The costs of these experiments have been huge.
Cost of PFI – Pure Financial Idiocy
The reality is that £13 bn of investment by the private sector gravy train has now risen to over £80bn, which NHS hospitals are expected to find out of budgets that, in turn, have been cut year on year.
It is perhaps no wonder that the acronym has been parodied as ‘Profits For Industry’, ‘Profiting From Illness’, or simply ‘Pure Financial Idiocy’.
Where are we now?
In an article of this length, it would be impossible to identify all the changes, many of which are hugely complex, imposed on the NHS since its formation.
Suffice it to say, that in the so-called interests of efficiency and reducing the tax burden, there has been a move of resources away from the public to the private sector.
Even before the dust has had time to settle on one so called innovative form of restructuring, the NHS has been faced with further changes, all with the objectives of cutting costs.
The latest plan, Integrated Care Partnerships, outlines new ways of delivering services that provides further, far-reaching opportunities for the private sector.
The NHS is affordable.
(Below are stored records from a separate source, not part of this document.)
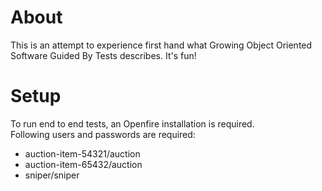 About
=====
This is an attempt to experience first hand what Growing Object Oriented Software Guided By Tests describes.
It's fun! 

Setup
=====

To run end to end tests, an Openfire installation is required.  
Following users and passwords are required:
* auction-item-54321/auction
* auction-item-65432/auction  
* sniper/sniper
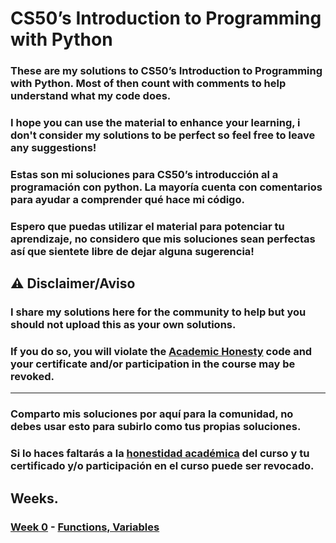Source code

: 
# CS50’s Introduction to Programming with Python

### These are my solutions to CS50’s Introduction to Programming with Python. Most of then count with comments to help understand what my code does.

### I hope you can use the material to enhance your learning, i don't consider my solutions to be perfect so feel free to leave any suggestions!

### Estas son mi soluciones para CS50’s introducción al a programación con python. La mayoría cuenta con comentarios para ayudar a comprender qué hace mi código.

### Espero que puedas utilizar el material para potenciar tu aprendizaje, no considero que mis soluciones sean perfectas así que sientete libre de dejar alguna sugerencia!
## ⚠️ Disclaimer/Aviso

### I share my solutions here for the community to help but you should not upload this as your own solutions.

### If you do so, you will violate the **[Academic Honesty](https://cs50.harvard.edu/python/2022/honesty/)** code and your certificate and/or participation in the course may be revoked.

------------------------------------------------------

### Comparto mis soluciones por aquí para la comunidad, no debes usar esto para subirlo como tus propias soluciones.

### Si lo haces faltarás a la **[honestidad académica](https://cs50.harvard.edu/python/2022/honesty/)** del curso y tu certificado y/o participación en el curso puede ser revocado.

## Weeks.

### [Week 0](/week%200/) - [Functions, Variables](https://cs50.harvard.edu/python/2022/weeks/0/)
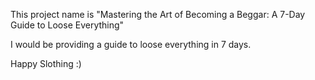 This project name is "Mastering the Art of Becoming a Beggar: A 7-Day Guide to Loose Everything" 

I would be providing a guide to loose everything in 7 days.


Happy Slothing :)
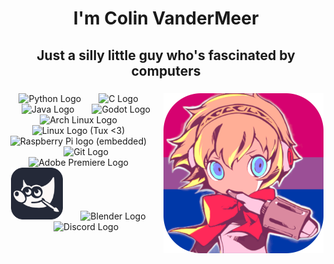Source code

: <h1 align="center">I'm Colin VanderMeer</h1>

###

<h3 style="font-size: 1.5em" align="center">Just a silly little guy who's fascinated by computers</h3>

###

<img align="right" height="256" src="https://raw.githubusercontent.com/ColinVanderMeer/ColinVanderMeer/main/githubAigis.png"  />

###

<div align="center">
  <img src="https://skillicons.dev/icons?i=py" height="83" alt="Python Logo"  />
  <img width="20" />
  <img src="https://skillicons.dev/icons?i=c" height="83" alt="C Logo"  />
  <img width="20" />
  <img src="https://skillicons.dev/icons?i=java" height="83" alt="Java Logo"  />
  <img width="20" />
  <img src="https://skillicons.dev/icons?i=godot" height="83" alt="Godot Logo"  />
</div>
<div align="center">
  <img src="https://skillicons.dev/icons?i=arch" height="83" alt="Arch Linux Logo"  />
  <img width="20" />
  <img src="https://skillicons.dev/icons?i=linux" height="83" alt="Linux Logo (Tux <3)"  />
  <img width="20" />
  <img src="https://skillicons.dev/icons?i=raspberrypi" height="83" alt="Raspberry Pi logo (embedded)""  />
  <img width="20" />
  <img src="https://skillicons.dev/icons?i=git" height="83" alt="Git Logo"  />
</div>
<div align="center">
  <img src="https://skillicons.dev/icons?i=pr" height="83" alt="Adobe Premiere Logo"  />
  <img width="20" />
  <img src="https://raw.githubusercontent.com/ColinVanderMeer/ColinVanderMeer/main/GimpIcon.png" height="83" alt="Gimp Logo"  />
  <img width="20" />
  <img src="https://skillicons.dev/icons?i=blender" height="83" alt="Blender Logo"  />
  <img width="20" />
  <img src="https://skillicons.dev/icons?i=discord" height="83" alt="Discord Logo"  />
</div>
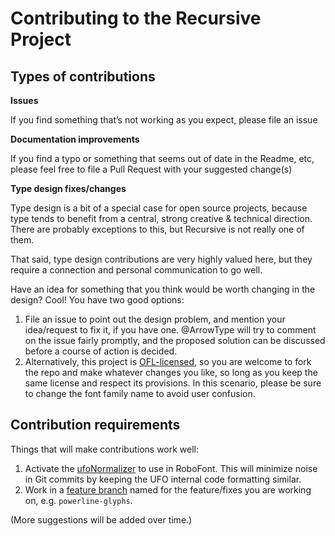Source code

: # Contributing to the Recursive Project
## Types of contributions

**Issues** 

If you find something that’s not working as you expect, please file an issue

**Documentation improvements** 

If you find a typo or something that seems out of date in the Readme, etc, please feel free to file a Pull Request with your suggested change(s)

**Type design fixes/changes**

Type design is a bit of a special case for open source projects, because type tends to benefit from a central, strong creative & technical direction. There are probably exceptions to this, but Recursive is not really one of them.

That said, type design contributions are very highly valued here, but they require a connection and personal communication to go well.

Have an idea for something that you think would be worth changing in the design? Cool! You have two good options:

1. File an issue to point out the design problem, and mention your idea/request to fix it, if you have one. @ArrowType will try to comment on the issue fairly promptly, and the proposed solution can be discussed before a course of action is decided.
2. Alternatively, this project is [OFL-licensed](OFL.txt), so you are welcome to fork the repo and make whatever changes you like, so long as you keep the same license and respect its provisions. In this scenario, please be sure to change the font family name to avoid user confusion.

## Contribution requirements

Things that will make contributions work well:

1. Activate the [ufoNormalizer](https://github.com/unified-font-object/ufoNormalizer) to use in RoboFont. This will minimize noise in Git commits by keeping the UFO internal code formatting similar.
2. Work in a [feature branch](https://guides.github.com/introduction/flow/) named for the feature/fixes you are working on, e.g. `powerline-glyphs`.

(More suggestions will be added over time.)

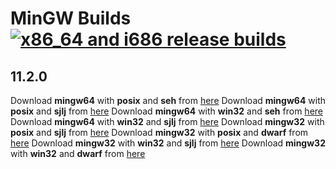 # MinGW Builds [![x86_64 and i686 release builds](https://github.com/supdrewin/mingw-builds/actions/workflows/build_cmake.yml/badge.svg)](https://github.com/supdrewin/mingw-builds/actions/workflows/build_cmake.yml)
## 11.2.0
Download **mingw64** with **posix** and **seh** from [here](https://raw.githubusercontent.com/supdrewin/mingw-builds/11.2.0/x86_64-11.2.0-release-posix-seh-rt_v9-rev0.7z)
Download **mingw64** with **posix** and **sjlj** from [here](https://raw.githubusercontent.com/supdrewin/mingw-builds/11.2.0/x86_64-11.2.0-release-posix-sjlj-rt_v9-rev0.7z)
Download **mingw64** with **win32** and **seh** from [here](https://raw.githubusercontent.com/supdrewin/mingw-builds/11.2.0/x86_64-11.2.0-release-win32-seh-rt_v9-rev0.7z)
Download **mingw64** with **win32** and **sjlj** from [here](https://raw.githubusercontent.com/supdrewin/mingw-builds/11.2.0/x86_64-11.2.0-release-win32-sjlj-rt_v9-rev0.7z)
Download **mingw32** with **posix** and **sjlj** from [here](https://raw.githubusercontent.com/supdrewin/mingw-builds/11.2.0/i686-11.2.0-release-posix-sjlj-rt_v9-rev0.7z)
Download **mingw32** with **posix** and **dwarf** from [here](https://raw.githubusercontent.com/supdrewin/mingw-builds/11.2.0/i686-11.2.0-release-posix-dwarf-rt_v9-rev0.7z)
Download **mingw32** with **win32** and **sjlj** from [here](https://raw.githubusercontent.com/supdrewin/mingw-builds/11.2.0/i686-11.2.0-release-win32-sjlj-rt_v9-rev0.7z)
Download **mingw32** with **win32** and **dwarf** from [here](https://raw.githubusercontent.com/supdrewin/mingw-builds/11.2.0/i686-11.2.0-release-win32-dwarf-rt_v9-rev0.7z)
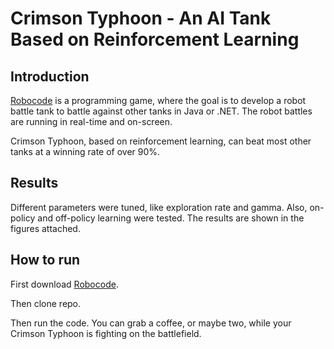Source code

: # Crimson Typhoon - An AI Tank Based on Reinforcement Learning

## Introduction

[Robocode](https://robocode.sourceforge.io/) is a programming game, where the goal is to develop a robot battle tank to battle against other tanks in Java or .NET. The robot battles are running in real-time and on-screen.

Crimson Typhoon, based on reinforcement learning, can beat most other tanks at a winning rate of over 90%.

## Results

Different parameters were tuned, like exploration rate and gamma. Also, on-policy and off-policy learning were tested. The results are shown in the figures attached.

## How to run

First download [Robocode](https://robocode.sourceforge.io/).

Then clone repo.

Then run the code. You can grab a coffee, or maybe two, while your Crimson Typhoon is fighting on the battlefield.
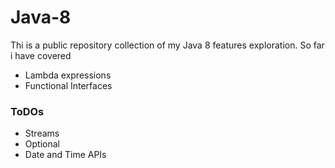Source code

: # Java-8
Thi is a public repository collection of my Java 8 features exploration. So far i have covered

  - Lambda expressions
  - Functional Interfaces


### ToDOs
  - Streams
  - Optional
  - Date and Time APIs
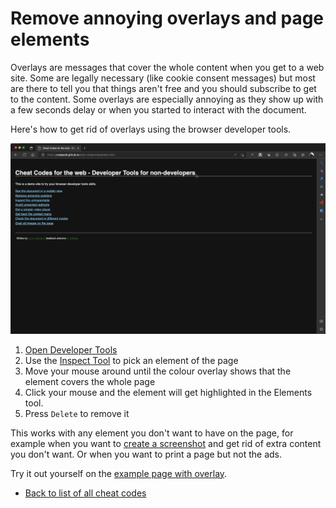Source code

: # Remove annoying overlays and page elements

Overlays are messages that cover the whole content when you get to a web site. Some are legally necessary (like cookie consent messages) but most are there to tell you that things aren't free and you should subscribe to get to the content. Some overlays are especially annoying as they show up with a few seconds delay or when you started to interact with the document.

Here's how to get rid of overlays using the browser developer tools.

![Screencast showing how to remove the overlay](screencasts/overlays.gif)

1. [Open Developer Tools](https://docs.microsoft.com/microsoft-edge/devtools-guide-chromium/overview#open-devtools)
1. Use the [Inspect Tool](https://docs.microsoft.com/microsoft-edge/devtools-guide-chromium/css/inspect) to pick an element of the page
1. Move your mouse around until the colour overlay shows that the element covers the whole page
1. Click your mouse and the element will get highlighted in the Elements tool.
1. Press `Delete` to remove it

This works with any element you don't want to have on the page, for example when you want to [create a screenshot](screenshots.md) and get rid of extra content you don't want. Or when you want to print a page but not the ads. 

Try it out yourself on the [example page with overlay](https://codepo8.github.io/web-cheatcodes/overlay.html).

* [Back to list of all cheat codes](README.md)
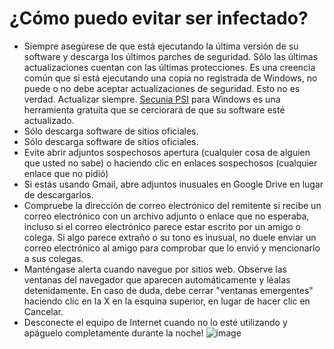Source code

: [Title]: # (¿Cómo puedo evitar ser infectado?)
[Difficulty]: # (Principiante)
[Order]: # (7)

# ¿Cómo puedo evitar ser infectado?
*	Siempre asegúrese de que está ejecutando la última versión de su software y descarga los últimos parches de seguridad. Sólo las últimas actualizaciones cuentan con las últimas protecciones. Es una creencia común que si está ejecutando una copia no registrada de Windows, no puede o no debe aceptar actualizaciones de seguridad. Esto no es verdad. Actualizar siempre. [Secunia PSI](https://secunia.com/products/consumer/psi/sys_req/) para Windows es una herramienta gratuita que se cerciorará de que su software esté actualizado.
*	Sólo descarga software de sitios oficiales.
*	Sólo descarga software de sitios oficiales.
*	Evite abrir adjuntos sospechosos apertura (cualquier cosa de alguien que usted no sabe) o haciendo clic en enlaces sospechosos (cualquier enlace que no pidió)
*	Si estás usando Gmail, abre adjuntos inusuales en Google Drive en lugar de descargarlos.
*	Compruebe la dirección de correo electrónico del remitente si recibe un correo electrónico con un archivo adjunto o enlace que no esperaba, incluso si el correo electrónico parece estar escrito por un amigo o colega. Si algo parece extraño o su tono es inusual, no duele enviar un correo electrónico al amigo para comprobar que lo envió y mencionarlo a sus colegas.
*	Manténgase alerta cuando navegue por sitios web. Observe las ventanas del navegador que aparecen automáticamente y léalas detenidamente. En caso de duda, debe cerrar "ventanas emergentes" haciendo clic en la X en la esquina superior, en lugar de hacer clic en Cancelar.
*	Desconecte el equipo de Internet cuando no lo esté utilizando y apáguelo completamente durante la noche!
![image](malware4.png)
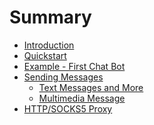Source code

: # Summary

- [Introduction](intro.md)
- [Quickstart](quickstart.md)
- [Example - First Chat Bot](example-bot.md)
- [Sending Messages](send-msg/README.md)
  - [Text Messages and More](send-msg/text-msg.md)
  - [Multimedia Message](send-msg/multimedia-msg.md)
- [HTTP/SOCKS5 Proxy](proxy.md)

<!-- - [Getting updates](getting-updates.md) -->
<!-- - [Reply Markup](reply-markup.md) -->
<!-- - [Inline Mode](inline/README.md) -->
<!-- - [Working with Files](files/README.md) -->
  <!-- - [Upload](files/upload.md) -->
  <!-- - [Download](files/download.md) -->
<!-- - [Deployment](deployment/README.md) -->
  <!-- - [Long Polling](deployment/long-polling.md) -->
  <!-- - [Webhook](deployment/webhook.md) -->
<!-- - [Payments](payments/README.md) -->
<!-- - [Login widget](Login-Widget.md) -->
<!-- - [Passport](passport/README.md) -->
<!-- - [Examples from test cases](Examples-from-Test-Cases.md) -->
<!-- - [Integration tests](Integration-Tests.md) -->
<!-- - [Migration guide => v14](Migration-Guide-to-Version-14.x.md) -->
<!-- - [FAQ](FAQ.md) -->

<!--
- [Introduction](Introduction.md)
-->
The NHS Does Not Need Private Sector Money
It cannot be said too loudly or often enough. Report after report has shown how the NHS provides value for money. It is also not expensive compared to schemes in other industrial countries. Yes, there may be waste and some inefficiencies. We also have a serious staffing shortage. But this is a problem of government, not the NHS. It certainly won’t be solved by allowing private companies to cherry pick what they see as the most profitable elements. The disastrous PFI experiment is a warning that cannot be ignored.
The only way that we can protect Nye Bevan’s dream and hard fought for reality is to challenge those myths at every opportunity.
The NHS is not expensive. It is affordable
Low taxes are the enemy of the dream.